Sanofi's Genetic Disorder Drug Shows Promise in Gaucher Trial, Stumbles in Fabry Study

By Bhanvi Satija

LONDON, Feb 2 (Reuters) – French pharmaceutical giant Sanofi reported a split verdict on Monday for its investigational drug venglustat, highlighting the complex landscape of treating rare genetic disorders. The oral therapy showed clear promise in improving neurological symptoms for patients with Type 3 Gaucher disease, yet simultaneously failed to hit the main goal in a pivotal trial for Fabry disease.

Both conditions are inherited lysosomal storage disorders where enzyme deficiencies lead to a dangerous buildup of fatty substances in the body's cells. Sanofi had redirected venglustat's development toward these rare diseases after earlier setbacks in Parkinson's and kidney disease trials, betting on its mechanism of blocking this toxic accumulation.

"The data in Type 3 Gaucher is genuinely encouraging. We see a meaningful impact on speech and coordination, areas where current treatments fall short," said Dr. Houman Ashrafian, Sanofi's Head of Research. "A daily pill could significantly alter the treatment paradigm for these patients."

In the Gaucher study, venglustat demonstrated superior improvements in neurological symptoms compared to standard enzyme replacement therapy and met three of four secondary endpoints. For Fabry disease, while the drug reduced neuropathic pain and levels of a key disease biomarker, the results were not statistically significant versus placebo, a setback Sanofi attributed partly to a high placebo effect.

The mixed results arrive as Sanofi seeks to bolster its long-term pipeline ahead of the eventual loss of exclusivity for its blockbuster drug Dupixent. Analysts, who have held low commercial expectations for venglustat, note that an approval in Gaucher could still offer a first-in-class oral option targeting neurological decline. However, the path forward for the Fabry indication appears uncertain, with the company stating it will consult with global regulators.

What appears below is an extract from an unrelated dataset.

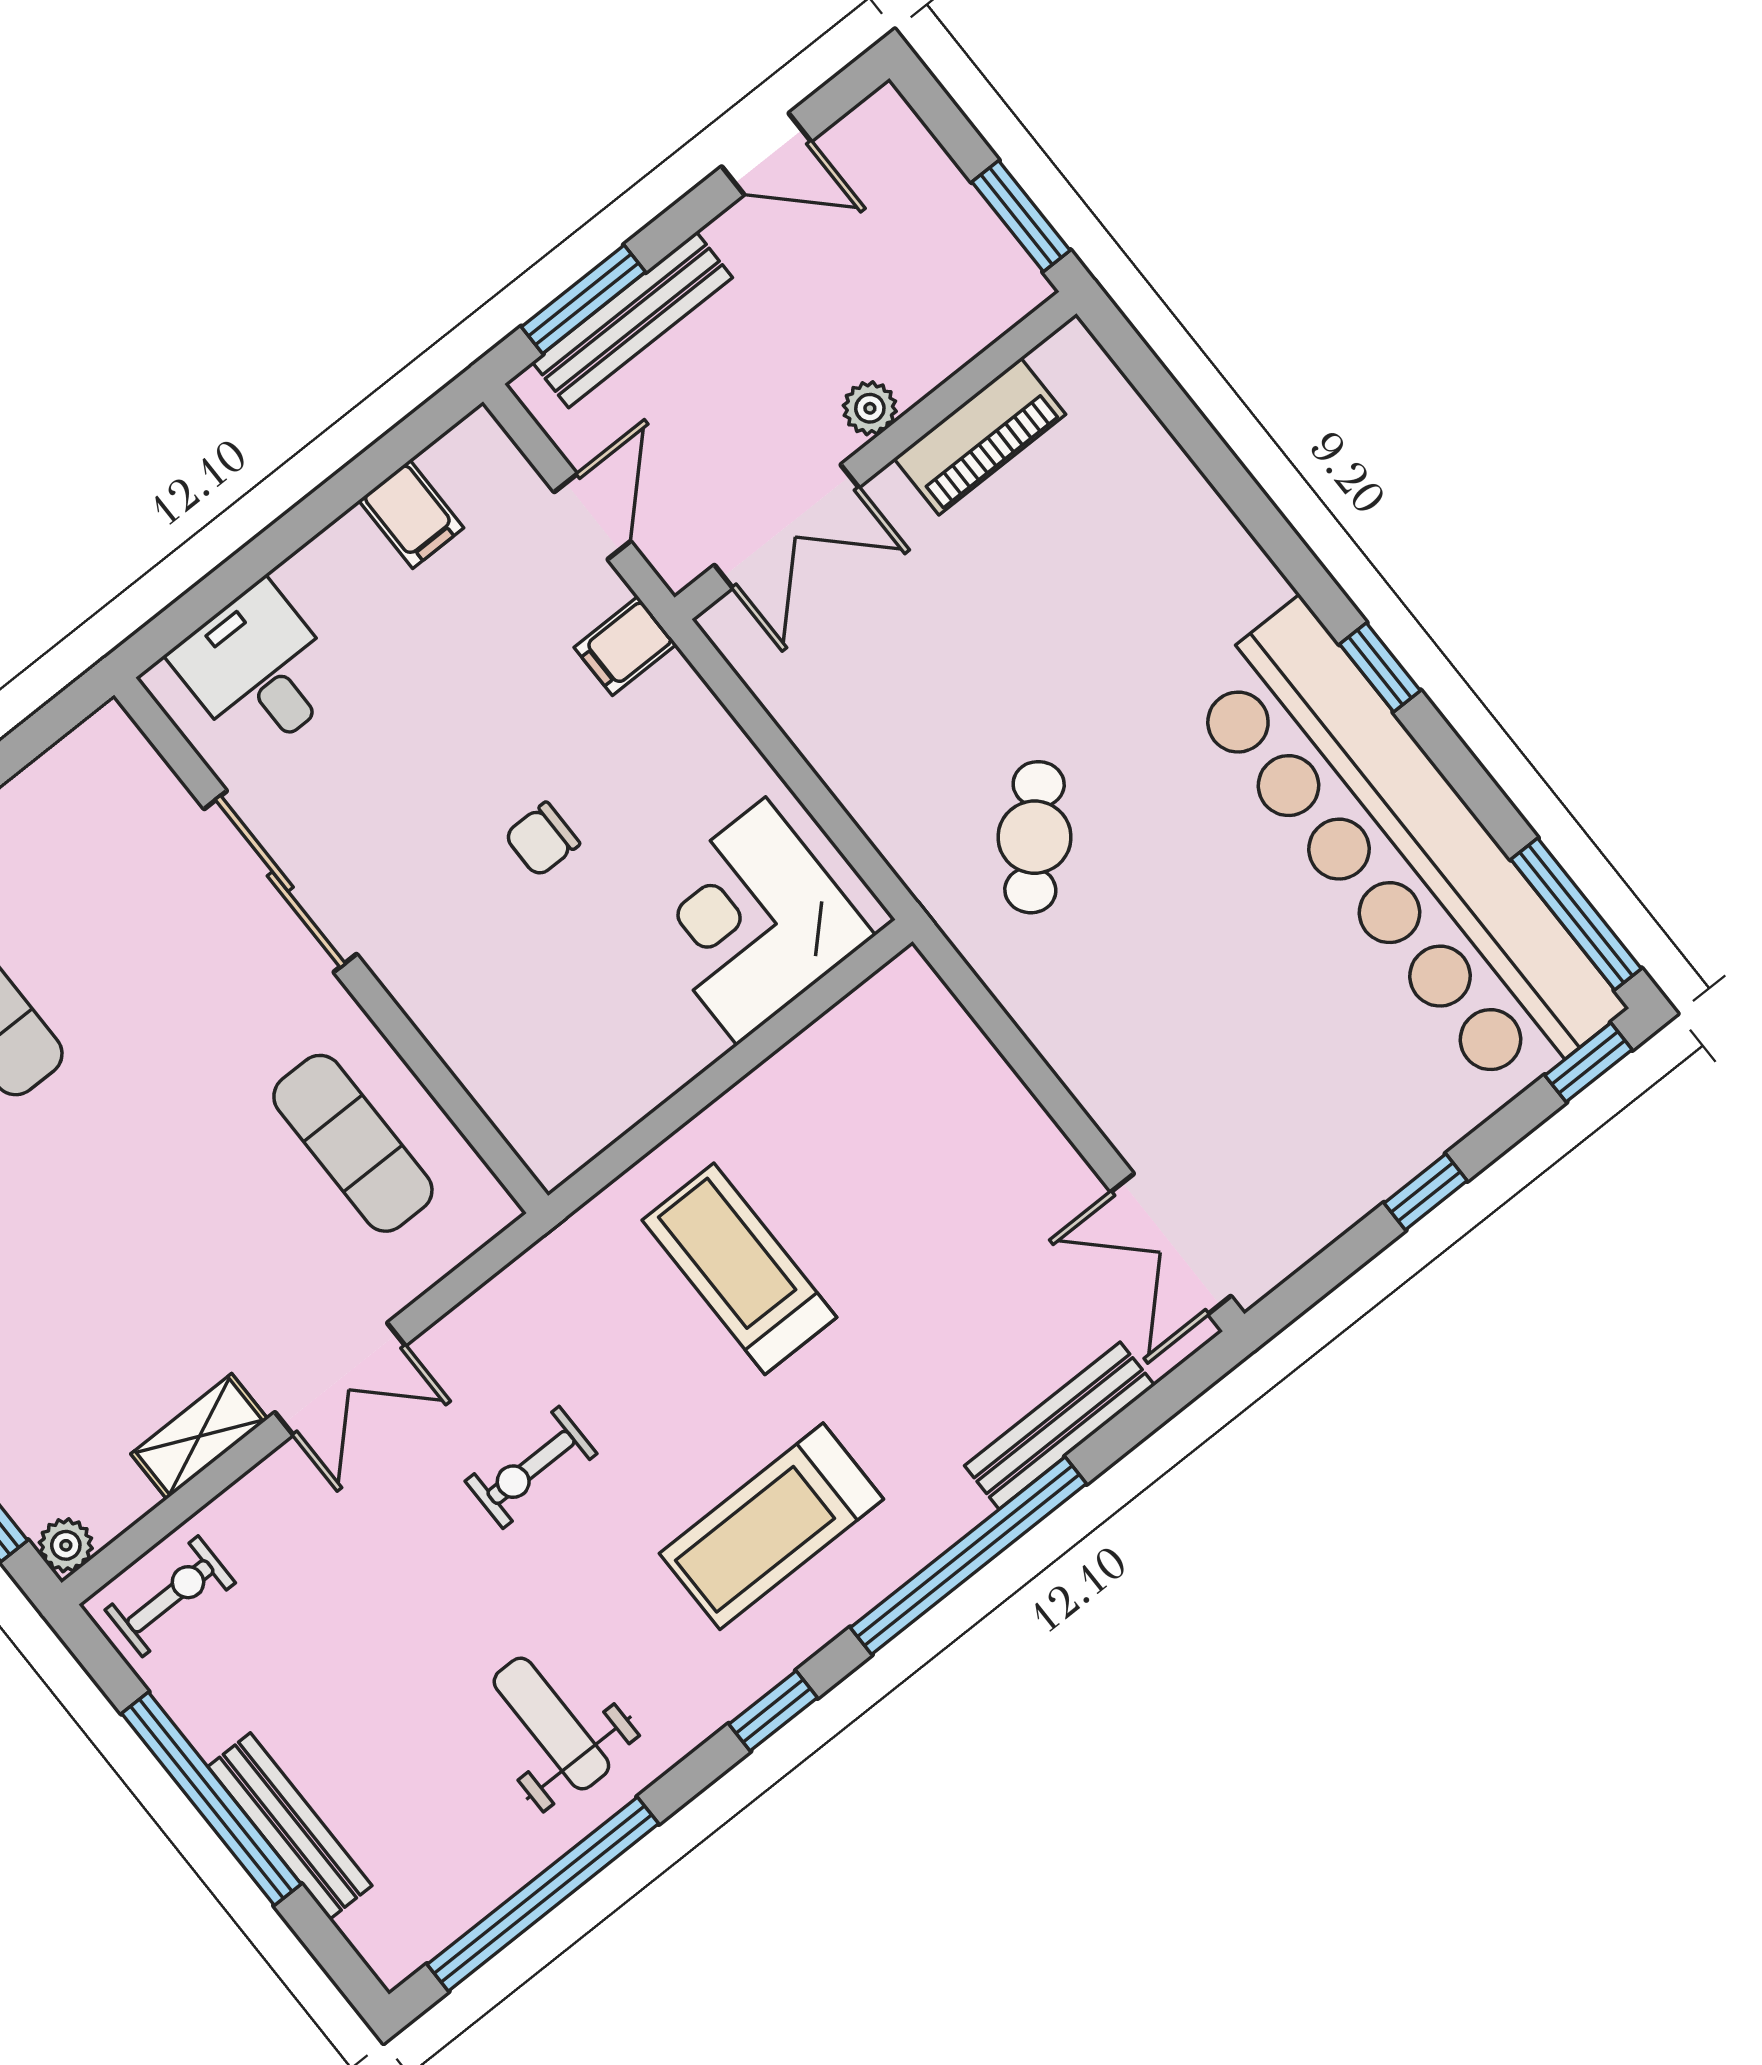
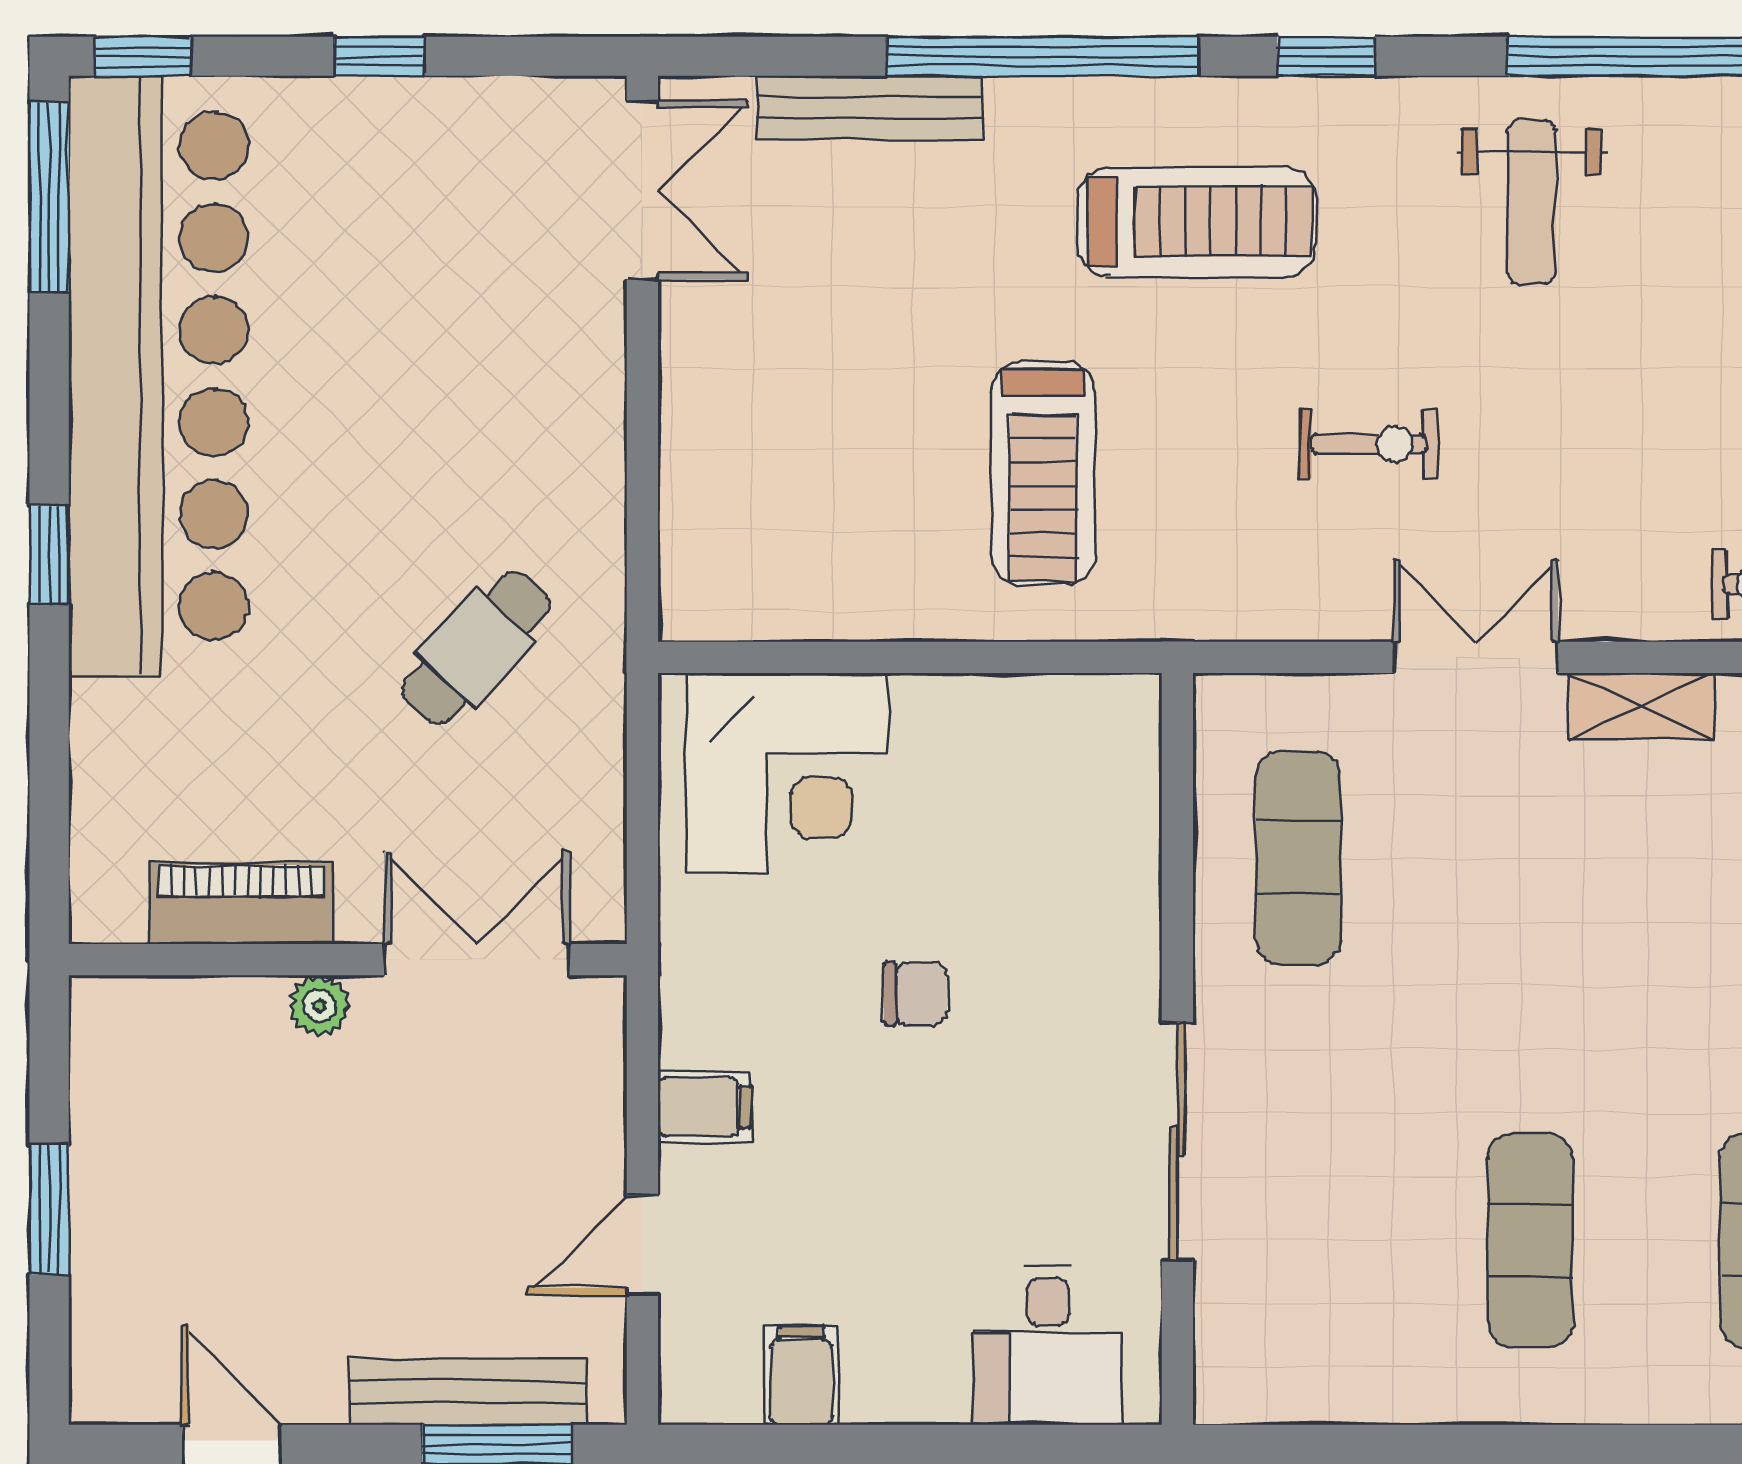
plant: (870, 408) -> (319, 1006), moved
piano: (980, 436) -> (242, 903), moved
wall: (875, 456) -> (348, 960), moved
double door: (787, 526) -> (477, 960), moved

Sanofi already markets treatments for both diseases: Fabrazyme for Fabry, and Cerezyme and Cerdelga for Gaucher. Venglustat's potential niche lies in addressing the hard-to-treat neurological aspects of Type 3 Gaucher.

Expert Commentary:

Dr. Evelyn Reed, Genetic Neurologist at Kings College Hospital: "This is a significant step for the Gaucher community. Neurological progression has been an unmet need, and an oral therapy showing this signal is noteworthy. The Fabry data, however, is disappointing and suggests the patient population or trial design may need reevaluation."

Michael Torres, Patient Advocate & Founder of the Fabry Action Network: "We're tired of 'promising' biomarkers without clear clinical benefit. This feels like another letdown. Companies need to stop repurposing failed drugs into our rare disease community expecting easy wins. Our pain is not a placeholder for their pipeline gaps."

Sarah Chen, Biotech Analyst at Bernstein: "Financially, this is a neutral outcome for Sanofi. The Gaucher opportunity is niche but valuable. The Fabry failure limits commercial upside but allows them to focus resources. The real value remains in their broader pipeline and acquisitions."

Prof. Aris Kallis, Bioethics, University of Edinburgh: "These mixed results underscore the challenge of drug development in genetically complex diseases. Success in one disorder doesn't guarantee success in another, even with a similar mechanism. It calls for more tailored approaches."